The Genetics of Evil
A compilation of the 50 most evil villains in literature by the UK’s newspaper, The Telegraph, listed the devil at the number one position on its list. The number two position was given to a fictional rat. Samuel Whiskers, from Beatrix Potter’s story, The Tale Of Samuel Whiskers, is certainly a bad fellow. He steals from the house in which he lives, and tries to make Tom Kitten into a dumpling:
But determining whether Samuel Whiskers is truly evil is difficult. According to most Western traditions, evil is the absence of good, and doesn’t have an independent identity. Other traditions, such as Buddhism, in which evil is an intrinsic element of existence, or Zoroastrianism and Star Wars, in which good and evil are opposing forces, have different definitions. Even if we stick with Western definitions, the question of Samuel Whiskers still is not clear. According to Thomas Aquinas, evil is the absence of goodness which should be found in our nature. A rat, which is an omnivore, may be acting in accord with its nature when it tries to eat a kitten (Tom Kitten survives, by the way, and learns to avoid rats in the future), and thus is not really evil. At best we could say that he seems to be participating in a metaphysical evil, in that nature can seem cruel and evil. As Woody Allen said, “To me, nature is… I dunno, spiders and bugs and big fish eating little fish. And plants eating plants and animals eating…It’s like an enormous restaurant.”
A well fed rat may not be evil per se, but cooking a live kitten in a dumpling probably is.
So let’s suppose that Tom Kitten and Samuel Whiskers are both people, or at least, sentient beings, and judging by their clothing (Tom Kitten had a nice blue jacket before being covered in dough), that is a reasonable assumption. In this case, most would agree that Samuel Whiskers was performing a moral evil by going against our accepted moral order. Sentient beings don’t cook each other for their puddings. Furthermore, Aquinas also suggests that as our world is not in itself bad, evil must exist within our actions, not in the effect. In this case, a well fed rat (the result of eating Tom Kitten) is not an evil thing, per se.
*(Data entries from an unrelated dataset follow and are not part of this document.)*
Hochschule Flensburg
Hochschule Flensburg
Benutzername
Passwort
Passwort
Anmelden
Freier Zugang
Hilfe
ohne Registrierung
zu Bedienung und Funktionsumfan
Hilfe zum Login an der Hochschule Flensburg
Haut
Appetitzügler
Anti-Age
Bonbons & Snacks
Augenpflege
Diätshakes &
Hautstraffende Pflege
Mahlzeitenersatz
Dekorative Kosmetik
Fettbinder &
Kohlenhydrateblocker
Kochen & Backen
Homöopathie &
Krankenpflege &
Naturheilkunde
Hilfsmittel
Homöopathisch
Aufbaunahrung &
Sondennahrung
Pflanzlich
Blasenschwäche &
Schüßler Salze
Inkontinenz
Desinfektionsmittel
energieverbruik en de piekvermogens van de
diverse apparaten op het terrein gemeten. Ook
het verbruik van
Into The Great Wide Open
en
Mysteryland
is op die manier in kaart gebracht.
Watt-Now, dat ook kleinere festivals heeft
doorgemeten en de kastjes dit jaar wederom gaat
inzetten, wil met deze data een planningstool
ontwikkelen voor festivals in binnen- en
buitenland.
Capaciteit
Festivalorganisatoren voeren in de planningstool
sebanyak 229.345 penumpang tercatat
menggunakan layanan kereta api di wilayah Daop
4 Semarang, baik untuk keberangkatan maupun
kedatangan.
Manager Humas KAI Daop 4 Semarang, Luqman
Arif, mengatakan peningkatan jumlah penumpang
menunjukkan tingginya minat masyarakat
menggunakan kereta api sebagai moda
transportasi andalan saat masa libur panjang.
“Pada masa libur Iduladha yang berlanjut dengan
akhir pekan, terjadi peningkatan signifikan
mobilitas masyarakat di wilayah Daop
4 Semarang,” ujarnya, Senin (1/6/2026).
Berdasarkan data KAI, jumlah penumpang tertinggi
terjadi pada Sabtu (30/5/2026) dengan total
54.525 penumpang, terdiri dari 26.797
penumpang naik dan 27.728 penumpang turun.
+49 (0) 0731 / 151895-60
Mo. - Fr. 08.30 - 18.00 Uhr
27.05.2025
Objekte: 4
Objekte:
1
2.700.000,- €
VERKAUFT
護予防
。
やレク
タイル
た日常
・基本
Rats deserve to be fed. However, rolling a live kitten into a dumpling is evil.
Why Samuel Whiskers is evil is an even more difficult question than determining if he is evil. All rodents are not bad to Beatrix Potter, as her Tale of Mrs. Tittlemouse clearly attests. Therefore the problem must be something specific to Samuel. Still following Aquinas, the root cause of evil is our free will, we have been given the freedom to make bad choices, and we frequently do so. Aquinas states that maybe sometimes the temptation to transgress can come from that villain at the number one slot on The Telegraph’s list (Satan), but often not, it’s just our choice. Current thinking, which largely discounts a role of Satan in clinical psychology, specifically posits social and economic factors as main factors in prompting our transgressions. Additionally, since the 1960’s a genetic cause for moral evilness has also been a contested but active area of research.